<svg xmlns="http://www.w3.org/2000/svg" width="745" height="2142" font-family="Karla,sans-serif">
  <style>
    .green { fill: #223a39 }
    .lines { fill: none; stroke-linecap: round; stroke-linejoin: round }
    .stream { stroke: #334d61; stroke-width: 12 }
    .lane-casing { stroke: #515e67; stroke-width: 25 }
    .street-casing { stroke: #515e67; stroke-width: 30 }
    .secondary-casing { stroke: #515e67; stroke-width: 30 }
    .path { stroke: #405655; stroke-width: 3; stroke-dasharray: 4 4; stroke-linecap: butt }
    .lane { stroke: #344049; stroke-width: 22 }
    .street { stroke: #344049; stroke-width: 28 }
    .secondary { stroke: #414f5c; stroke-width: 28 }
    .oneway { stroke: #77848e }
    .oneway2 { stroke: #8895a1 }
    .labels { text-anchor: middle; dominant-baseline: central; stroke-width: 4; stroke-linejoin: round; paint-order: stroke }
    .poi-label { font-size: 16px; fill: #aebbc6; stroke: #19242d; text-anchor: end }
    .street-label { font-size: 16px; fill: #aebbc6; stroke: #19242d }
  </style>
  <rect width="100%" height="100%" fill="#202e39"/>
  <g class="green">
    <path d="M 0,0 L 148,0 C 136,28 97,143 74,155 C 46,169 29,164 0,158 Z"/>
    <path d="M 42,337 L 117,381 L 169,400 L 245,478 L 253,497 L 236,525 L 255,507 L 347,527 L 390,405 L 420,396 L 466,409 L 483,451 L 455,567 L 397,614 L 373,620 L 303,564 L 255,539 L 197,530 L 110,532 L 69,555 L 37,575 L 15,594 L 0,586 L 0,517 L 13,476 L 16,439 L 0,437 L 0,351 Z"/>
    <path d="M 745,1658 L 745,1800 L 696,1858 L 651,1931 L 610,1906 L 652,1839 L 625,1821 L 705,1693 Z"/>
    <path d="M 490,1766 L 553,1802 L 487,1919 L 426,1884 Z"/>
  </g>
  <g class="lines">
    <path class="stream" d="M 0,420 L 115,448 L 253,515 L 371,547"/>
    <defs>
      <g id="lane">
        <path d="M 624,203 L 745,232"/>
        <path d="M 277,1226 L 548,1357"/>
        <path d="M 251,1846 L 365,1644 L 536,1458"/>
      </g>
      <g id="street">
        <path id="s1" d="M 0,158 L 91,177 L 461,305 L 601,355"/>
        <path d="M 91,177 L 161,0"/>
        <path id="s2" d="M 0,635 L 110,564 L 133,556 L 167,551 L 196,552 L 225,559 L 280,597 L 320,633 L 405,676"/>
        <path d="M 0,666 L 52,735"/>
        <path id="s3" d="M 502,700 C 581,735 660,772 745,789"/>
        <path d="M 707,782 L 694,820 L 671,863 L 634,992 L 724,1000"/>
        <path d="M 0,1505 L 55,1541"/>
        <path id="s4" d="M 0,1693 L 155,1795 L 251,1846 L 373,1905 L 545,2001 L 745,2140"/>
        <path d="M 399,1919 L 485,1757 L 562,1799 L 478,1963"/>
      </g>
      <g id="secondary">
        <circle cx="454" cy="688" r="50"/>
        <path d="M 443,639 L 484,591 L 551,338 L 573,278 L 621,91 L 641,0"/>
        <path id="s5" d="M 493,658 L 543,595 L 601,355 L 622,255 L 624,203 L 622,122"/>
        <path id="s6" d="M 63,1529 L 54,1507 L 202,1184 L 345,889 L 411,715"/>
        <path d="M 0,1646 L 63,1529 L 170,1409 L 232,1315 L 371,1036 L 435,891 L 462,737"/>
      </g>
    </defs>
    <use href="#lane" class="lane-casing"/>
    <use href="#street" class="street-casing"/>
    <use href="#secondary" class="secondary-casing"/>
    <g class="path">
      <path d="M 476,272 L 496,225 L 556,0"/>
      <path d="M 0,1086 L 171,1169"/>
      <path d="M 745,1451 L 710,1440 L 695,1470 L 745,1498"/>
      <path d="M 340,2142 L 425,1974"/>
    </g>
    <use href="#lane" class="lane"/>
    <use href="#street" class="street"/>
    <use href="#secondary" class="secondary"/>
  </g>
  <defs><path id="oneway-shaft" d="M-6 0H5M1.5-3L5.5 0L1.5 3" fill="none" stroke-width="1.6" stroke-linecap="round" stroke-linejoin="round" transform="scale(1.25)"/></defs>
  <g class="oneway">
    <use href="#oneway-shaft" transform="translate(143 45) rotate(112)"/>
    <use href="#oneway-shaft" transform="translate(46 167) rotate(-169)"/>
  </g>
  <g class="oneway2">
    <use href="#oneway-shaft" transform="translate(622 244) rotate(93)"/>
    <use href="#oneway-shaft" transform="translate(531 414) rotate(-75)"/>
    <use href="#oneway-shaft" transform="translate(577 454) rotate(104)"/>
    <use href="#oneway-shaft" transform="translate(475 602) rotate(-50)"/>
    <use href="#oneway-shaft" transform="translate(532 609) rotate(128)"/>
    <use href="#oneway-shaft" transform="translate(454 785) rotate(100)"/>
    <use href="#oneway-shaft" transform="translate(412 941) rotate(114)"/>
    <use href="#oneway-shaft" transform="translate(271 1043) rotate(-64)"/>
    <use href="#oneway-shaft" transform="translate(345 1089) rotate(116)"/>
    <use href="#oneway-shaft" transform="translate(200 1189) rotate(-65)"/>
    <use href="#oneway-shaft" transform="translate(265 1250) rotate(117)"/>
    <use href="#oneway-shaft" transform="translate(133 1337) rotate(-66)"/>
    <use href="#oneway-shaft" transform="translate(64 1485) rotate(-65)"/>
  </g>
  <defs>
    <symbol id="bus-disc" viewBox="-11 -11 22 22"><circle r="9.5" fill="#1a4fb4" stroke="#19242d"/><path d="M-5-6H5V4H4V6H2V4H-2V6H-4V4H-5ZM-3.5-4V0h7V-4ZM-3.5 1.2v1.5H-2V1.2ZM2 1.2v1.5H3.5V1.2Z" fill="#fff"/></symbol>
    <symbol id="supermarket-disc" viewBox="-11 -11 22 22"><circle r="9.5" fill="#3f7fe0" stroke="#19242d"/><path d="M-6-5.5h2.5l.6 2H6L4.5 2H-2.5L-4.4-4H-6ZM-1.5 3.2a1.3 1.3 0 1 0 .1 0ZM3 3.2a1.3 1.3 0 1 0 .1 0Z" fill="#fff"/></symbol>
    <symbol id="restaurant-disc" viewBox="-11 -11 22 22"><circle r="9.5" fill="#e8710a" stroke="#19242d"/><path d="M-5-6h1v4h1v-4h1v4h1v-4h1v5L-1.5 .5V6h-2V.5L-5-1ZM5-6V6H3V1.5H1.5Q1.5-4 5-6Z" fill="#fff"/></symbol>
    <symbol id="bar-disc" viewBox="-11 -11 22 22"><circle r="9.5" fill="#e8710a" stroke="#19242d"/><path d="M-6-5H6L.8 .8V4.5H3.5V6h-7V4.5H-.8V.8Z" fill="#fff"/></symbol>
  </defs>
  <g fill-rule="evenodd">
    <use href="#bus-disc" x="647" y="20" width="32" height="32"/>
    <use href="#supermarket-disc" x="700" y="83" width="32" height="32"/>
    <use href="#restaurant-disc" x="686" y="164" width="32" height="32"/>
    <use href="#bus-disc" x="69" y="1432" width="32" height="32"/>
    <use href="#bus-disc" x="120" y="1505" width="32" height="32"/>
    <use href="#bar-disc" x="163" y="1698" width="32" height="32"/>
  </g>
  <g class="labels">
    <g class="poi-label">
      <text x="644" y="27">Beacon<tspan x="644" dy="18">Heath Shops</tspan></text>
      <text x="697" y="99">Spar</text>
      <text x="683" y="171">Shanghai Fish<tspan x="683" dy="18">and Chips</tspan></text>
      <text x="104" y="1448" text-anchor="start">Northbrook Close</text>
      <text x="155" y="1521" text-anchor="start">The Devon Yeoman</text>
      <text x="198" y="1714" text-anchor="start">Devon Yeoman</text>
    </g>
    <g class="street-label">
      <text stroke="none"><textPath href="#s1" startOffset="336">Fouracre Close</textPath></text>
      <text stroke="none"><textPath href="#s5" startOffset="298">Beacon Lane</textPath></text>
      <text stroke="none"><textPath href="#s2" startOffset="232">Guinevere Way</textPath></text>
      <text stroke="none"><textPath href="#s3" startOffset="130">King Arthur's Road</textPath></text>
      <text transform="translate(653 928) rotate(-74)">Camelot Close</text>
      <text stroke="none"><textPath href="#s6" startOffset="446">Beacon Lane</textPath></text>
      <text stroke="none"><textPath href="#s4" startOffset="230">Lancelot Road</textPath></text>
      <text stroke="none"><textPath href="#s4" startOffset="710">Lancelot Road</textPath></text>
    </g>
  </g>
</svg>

________

#### YOUR INSTRUCTIONS
Each line of the data that has the string "restaurant" counts once; give the total and nothing else.

#### SOLUTION TO THE EXERCISE
2